Semantic Style Transfer and Turning Two-Bit Doodles into Fine Artworks
Alex J. Champandard
arXiv e-Print archive - 2016 via Local arXiv
Keywords:
cs.CV
First published: 2016/03/05 (8 years ago) Abstract: Convolutional neural networks (CNNs) have proven highly effective at image
synthesis and style transfer. For most users, however, using them as tools can
be a challenging task due to their unpredictable behavior that goes against
common intuitions. This paper introduces a novel concept to augment such
generative architectures with semantic annotations, either by manually
authoring pixel labels or using existing solutions for semantic segmentation.
The result is a content-aware generative algorithm that offers meaningful
control over the outcome. Thus, we increase the quality of images generated by
avoiding common glitches, make the results look significantly more plausible,
and extend the functional range of these algorithms---whether for portraits or
landscapes, etc. Applications include semantic style transfer and turning
doodles with few colors into masterful paintings!
* They describe a method to transfer image styles based on semantic classes.
* This allows to:
* (1) Transfer styles between images more accurately than with previous models. E.g. so that the background of an image does not receive the style of skin/hair/clothes/... seen in the style image. Skin in the synthesized image should receive the style of skin from the style image. Same for hair, clothes, etc.
* (2) Turn simple doodles into artwork by treating the simplified areas in the doodle as semantic classes and annotating an artwork with these same semantic classes. (E.g. "this blob should receive the style from these trees.")
### How
* Their method is based on [Combining Markov Random Fields and Convolutional Neural Networks for Image Synthesis](Combining_MRFs_and_CNNs_for_Image_Synthesis.md).

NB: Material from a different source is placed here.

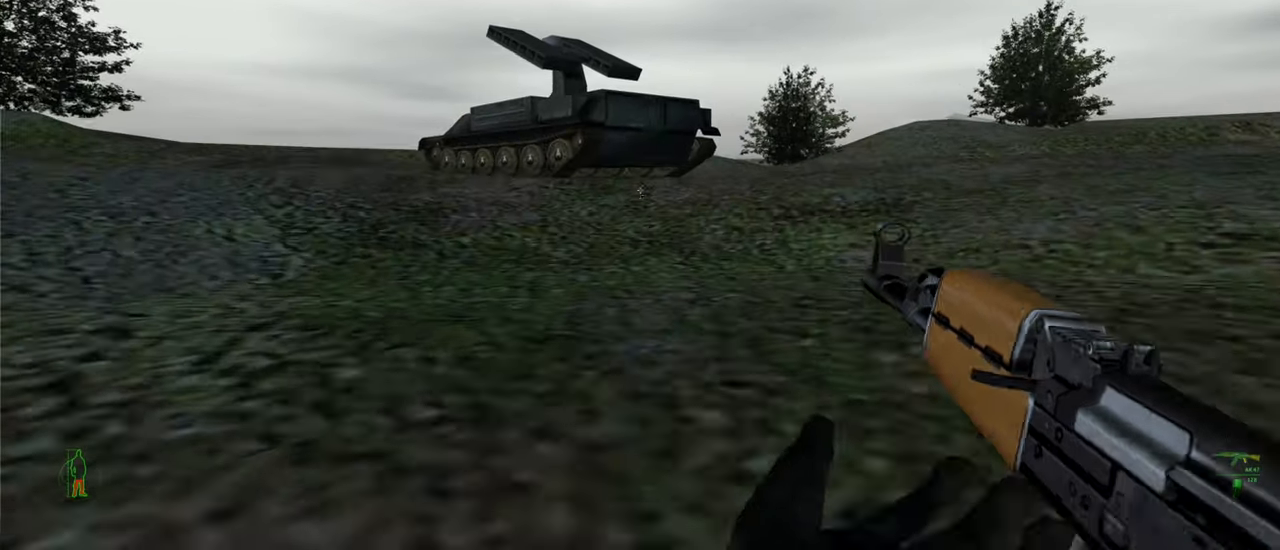
{"keys": ["w"], "mouse": [], "mouse_move": "still", "events": []}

* They use the same content loss and mostly the same MRF-based style loss. (Apparently they don't use the regularization loss.)

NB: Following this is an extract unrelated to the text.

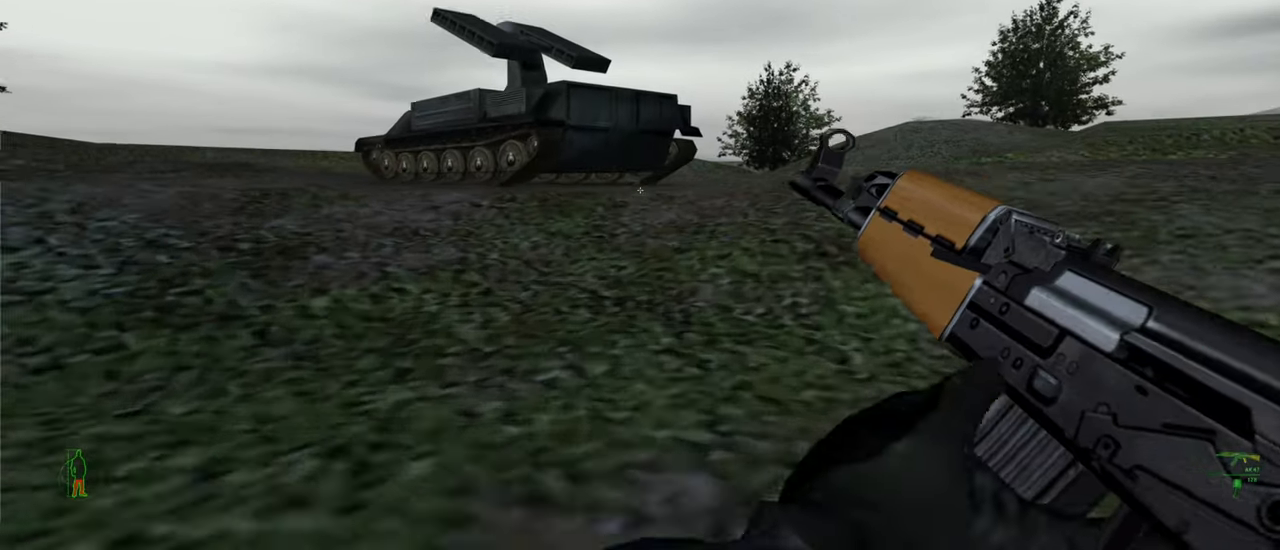
{"keys": ["w"], "mouse": [], "mouse_move": "still", "events": []}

* They change the input of the MRF-based style loss.
* Usually that input would only be the activations of a VGG-layer (for the synthesized image or the style source image).

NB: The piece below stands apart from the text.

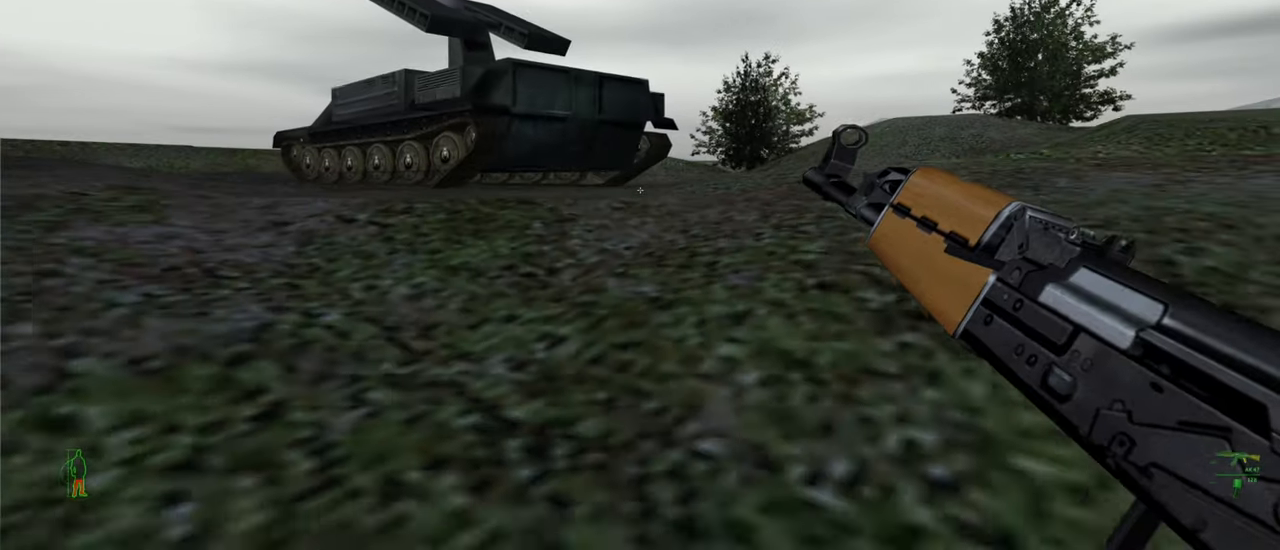
{"keys": ["w"], "mouse": [], "mouse_move": "still", "events": []}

* They add a semantic map with weighting `gamma` to the activation, i.e. `<representation of image> = <activation of specific layer for that image> || gamma * <semantic map>`.
* The semantic map has N channels with 1s in a channel where a specific class is located (e.g. skin).
* The semantic map has to be created by the user for both the content image and the style image.
* As usually for the MRF loss, patches are then sampled from the representations. The semantic maps then influence the distance measure. I.e. patches are more likely to be sampled from the same semantic class.
* Higher `gamma` values make it more likely to sample from the same semantic class (because the distance from patches from different classes gets larger).
* One can create a small doodle with few colors, then use the colors as the semantic map. Then add a semantic map to an artwork and run the algorithm to transform the doodle into an artwork.
### Results
* More control over the transfered styles than previously.
* Less sensitive to the style weighting, because of the additional `gamma` hyperparameter.
* Easy transformation from doodle to artwork.
![Example](https://raw.githubusercontent.com/aleju/papers/master/neural-nets/images/Neural_Doodle__example.png?raw=true "Example")
*Turning a doodle into an artwork. Note that the doodle input image is also used as the semantic map of the input.*